I am trying to identify clusters of values within a dataframe (it’s actually grouped but I’m handling it in sections). The data is of road defects so the actual data is large, I know that isn’t relevant for this but it gives some idea of the volume involved.
#Create DataFrame with multiple ranges of the number
data = Dict(
"A" => [1, 7, 3, 4, 7, 7],
"B" => [5, 6, 1, 8, 9, 9],
"C" => [7, 10, 10, 11, 7, 7],
"D" => [13, 13, 14, 15, 7, 7],
"E" => [7, 10, 10, 11, 7, 7],
)
df = DataFrame(data)'
The values I need to identify in this case are the clusters of the digit 7. That is col A, row 5 and 6 also cols C,D and E in rows 5 and 6.
6×5 DataFrame
Row │ A B C D E
│ Int64 Int64 Int64 Int64 Int64
─────┼─────────────────
1 │ 1 5 7 13 7
2 │ 7 6 10 13 10
3 │ 3 1 10 14 10
4 │ 4 8 11 15 11
5 │ 7 9 7 7 7
6 │ 7 9 7 7 7
The value to find for the cluster will change and there may be any number of clusters.

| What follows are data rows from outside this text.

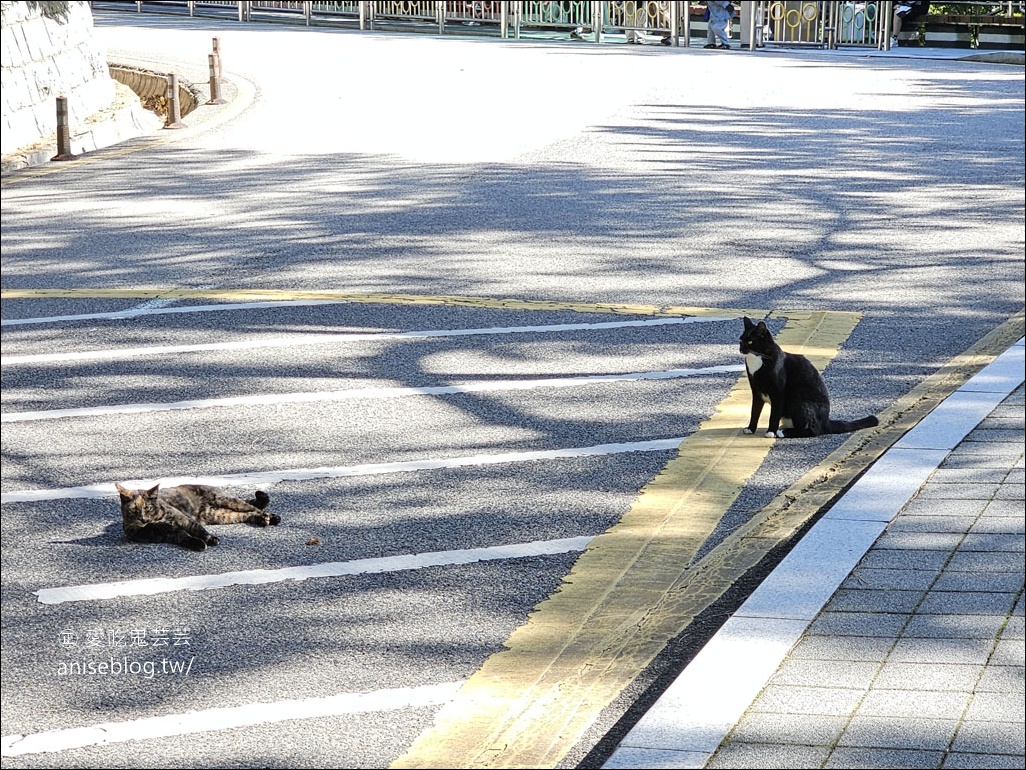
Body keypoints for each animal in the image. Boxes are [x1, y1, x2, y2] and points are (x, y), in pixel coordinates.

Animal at [115, 484, 279, 550]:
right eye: (134, 510)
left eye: (147, 508)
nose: (143, 519)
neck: (156, 521)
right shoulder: (166, 534)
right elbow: (183, 537)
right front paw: (196, 544)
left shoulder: (184, 520)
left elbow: (198, 530)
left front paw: (210, 539)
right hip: (221, 515)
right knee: (247, 514)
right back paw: (263, 520)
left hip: (226, 500)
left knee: (253, 507)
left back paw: (271, 517)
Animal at [742, 316, 878, 439]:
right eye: (741, 340)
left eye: (750, 342)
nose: (741, 348)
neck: (757, 360)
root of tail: (826, 421)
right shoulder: (756, 390)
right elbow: (754, 411)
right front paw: (750, 428)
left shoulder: (778, 392)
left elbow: (774, 413)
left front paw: (771, 431)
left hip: (799, 399)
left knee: (813, 430)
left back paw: (783, 432)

I can identify where the number 7 is by using enumerate along the rows and cols but I’m trying to find something easier as the result gives the rows and columns without the clusters they belong to.
The output/return value should be a cluster number and it’s position as I need to calculate the max width and height of the cluster.